Esther Griffin White was also a suffragist. She was a valiant defender of this cause. She was a member of the Indiana Women Franchise League, which was a suffrage activist organization from Richmond, Indiana. Sometimes these women organizations lacked funds to undertake certain actions. Esther supported women’s suffrage because she thought by denying suffrage from women, the government was also denying them citizenship. Furthermore, she argued “a woman has got just as much right to vote as much as a man” (Little Paper, May 1, 1915). In 1915, only 12 states granted full suffrage to women. In Indiana, women did not have the right to vote.
During that era, it was hard to find a politician who would risk their career by supporting the cause of women. Indiana Senators Walter McConaha and J. W. Judkins, who was a Representative of Cambridge, both supported women's suffrage. Therefore, Esther urged women to give support to such politicians. On the other hand, there were politicians who were completely against women’s suffrage. Some others even lied to women, saying that they would support their cause and then voted against it. This was the case for Finley H. Gray, who promised women from Shelbyville, Ohio that he would vote for women’s suffrage in Congress, but who voted against it once he got there. Finley H. Gray was forced to vote against it because his party was against the cause. He had to do so if he wanted to keep his office.
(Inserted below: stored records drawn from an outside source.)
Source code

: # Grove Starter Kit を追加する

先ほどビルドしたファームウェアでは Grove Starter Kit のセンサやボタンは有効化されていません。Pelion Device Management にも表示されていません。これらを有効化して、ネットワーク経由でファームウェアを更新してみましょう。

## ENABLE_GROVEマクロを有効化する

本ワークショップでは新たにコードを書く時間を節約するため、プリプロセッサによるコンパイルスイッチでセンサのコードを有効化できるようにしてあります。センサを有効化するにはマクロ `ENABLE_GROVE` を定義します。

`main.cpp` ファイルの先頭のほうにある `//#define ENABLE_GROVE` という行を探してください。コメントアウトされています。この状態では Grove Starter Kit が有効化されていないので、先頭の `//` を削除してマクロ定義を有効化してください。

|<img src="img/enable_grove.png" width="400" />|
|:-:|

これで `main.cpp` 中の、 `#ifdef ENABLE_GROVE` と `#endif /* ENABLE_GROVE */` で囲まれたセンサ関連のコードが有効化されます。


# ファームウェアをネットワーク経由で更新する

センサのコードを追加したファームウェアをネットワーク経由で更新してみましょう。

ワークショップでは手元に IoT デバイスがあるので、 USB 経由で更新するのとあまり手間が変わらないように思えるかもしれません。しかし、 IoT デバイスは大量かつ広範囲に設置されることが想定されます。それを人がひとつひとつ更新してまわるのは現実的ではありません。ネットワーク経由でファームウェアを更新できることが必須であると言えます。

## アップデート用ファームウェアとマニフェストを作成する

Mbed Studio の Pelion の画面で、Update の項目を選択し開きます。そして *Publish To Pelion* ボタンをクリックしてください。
The most important word that comes up over and over again when Esther is discussing women’s suffrage is “unity.” She believed that women from the state of Indiana would not be able to achieve their goal without unity. There were two major suffragist organizations in Indiana: the National Suffrage Association and the Congressional Union. The Indiana Women Franchise League was a sub organization of the National Suffrage Association. The two main Indiana suffragist organizations were rivals. Esther thought this was the main reason why women in Indiana were so late to have suffrage. Everywhere else in the United States where women had suffrage, they had united and fought for it. The National Suffrage Association’s approach was to not collaborate with any organization or any political party to reach its goal. The Congressional Union’s method was to ally with a political party to beat the democrats in power, who were rejecting women's suffrage. These two parties had been clashing with each other constantly. Instead, Esther argued that these two organizations should unite in order to get women suffrage.